Repeat the listing exactly as given, omitting every image.

# # # # #

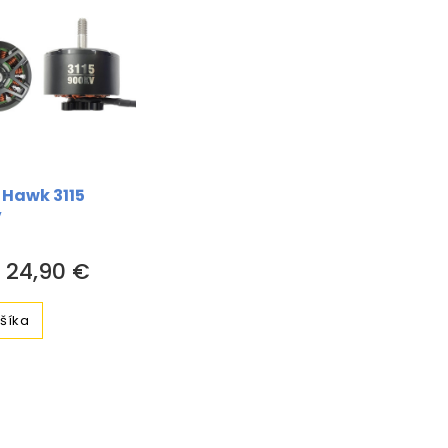
 Hawk 3115
V
24,90 €
šíka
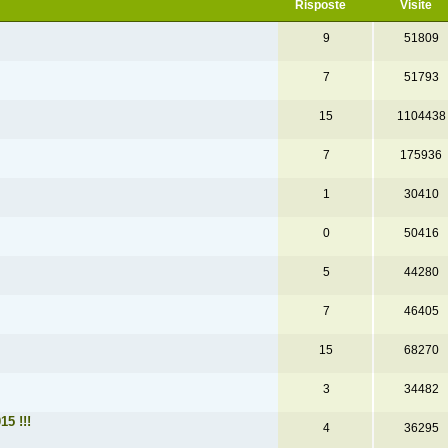
Risposte
Visite
9
51809
7
51793
15
1104438
7
175936
1
30410
0
50416
5
44280
7
46405
15
68270
3
34482
5 !!!
4
36295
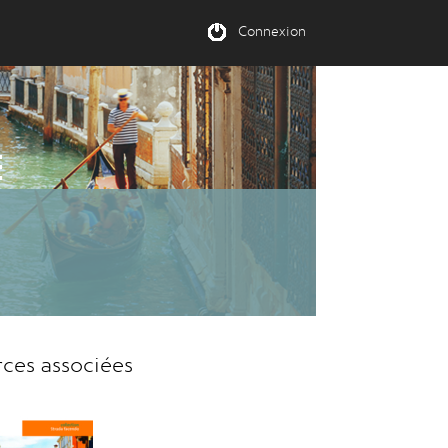
Connexion
E
rces associées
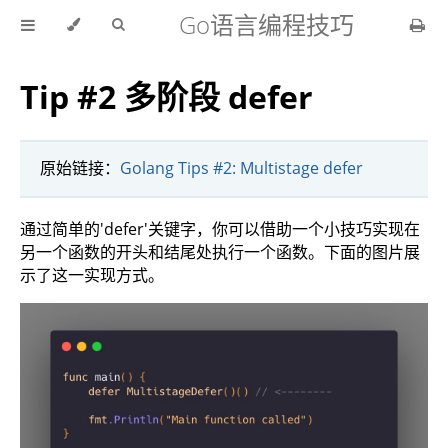
Go语言编程技巧
Tip #2 多阶段 defer
原始链接：
Golang Tips #2: Multistage defer
通过简单的'defer'关键字，你可以借助一个小技巧实现在
另一个函数的开头和结尾处执行一个函数。下面的图片展
示了这一实现方式。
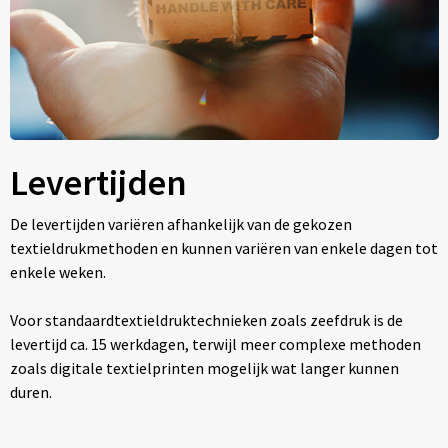
Levertijden
De levertijden variëren afhankelijk van de gekozen
textieldrukmethoden en kunnen variëren van enkele dagen tot
enkele weken.
Voor standaardtextieldruktechnieken zoals zeefdruk is de
levertijd ca. 15 werkdagen, terwijl meer complexe methoden
zoals digitale textielprinten mogelijk wat langer kunnen
duren.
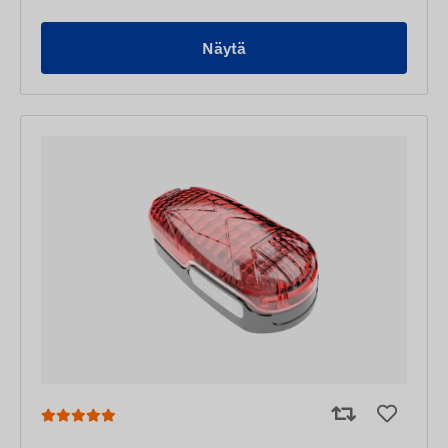
Näytä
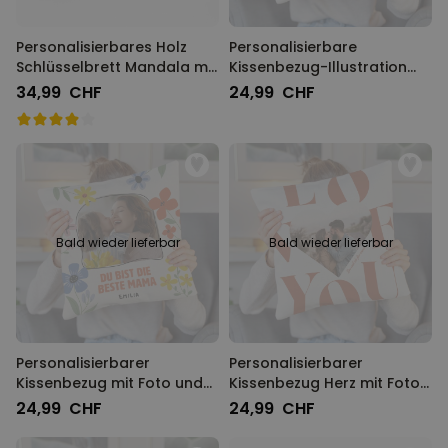
Personalisierbares Holz
Personalisierbare
Schlüsselbrett Mandala mit
Kissenbezug-Illustration
Foto und Text
Cartoon Familie
34,99 CHF
24,99 CHF
Bald wieder lieferbar
Bald wieder lieferbar
Personalisierbarer
Personalisierbarer
Kissenbezug mit Foto und
Kissenbezug Herz mit Foto
Text
und Text
24,99 CHF
24,99 CHF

# # # # #

# Written response:
 Hawk 3115
V
24,90 €
šíka
Risposte
Visite
9
51809
7
51793
15
1104438
7
175936
1
30410
0
50416
5
44280
7
46405
15
68270
3
34482
5 !!!
4
36295
Connexion
E
rces associées
Go语言编程技巧
Tip #2 多阶段 defer
原始链接：
Golang Tips #2: Multistage defer
通过简单的'defer'关键字，你可以借助一个小技巧实现在
另一个函数的开头和结尾处执行一个函数。下面的图片展
示了这一实现方式。
Levertijden
De levertijden variëren afhankelijk van de gekozen
textieldrukmethoden en kunnen variëren van enkele dagen tot
enkele weken.
Voor standaardtextieldruktechnieken zoals zeefdruk is de
levertijd ca. 15 werkdagen, terwijl meer complexe methoden
zoals digitale textielprinten mogelijk wat langer kunnen
duren.
Näytä
Personalisierbares Holz
Personalisierbare
Schlüsselbrett Mandala mit
Kissenbezug-Illustration
Foto und Text
Cartoon Familie
34,99 CHF
24,99 CHF
Bald wieder lieferbar
Bald wieder lieferbar
Personalisierbarer
Personalisierbarer
Kissenbezug mit Foto und
Kissenbezug Herz mit Foto
Text
und Text
24,99 CHF
24,99 CHF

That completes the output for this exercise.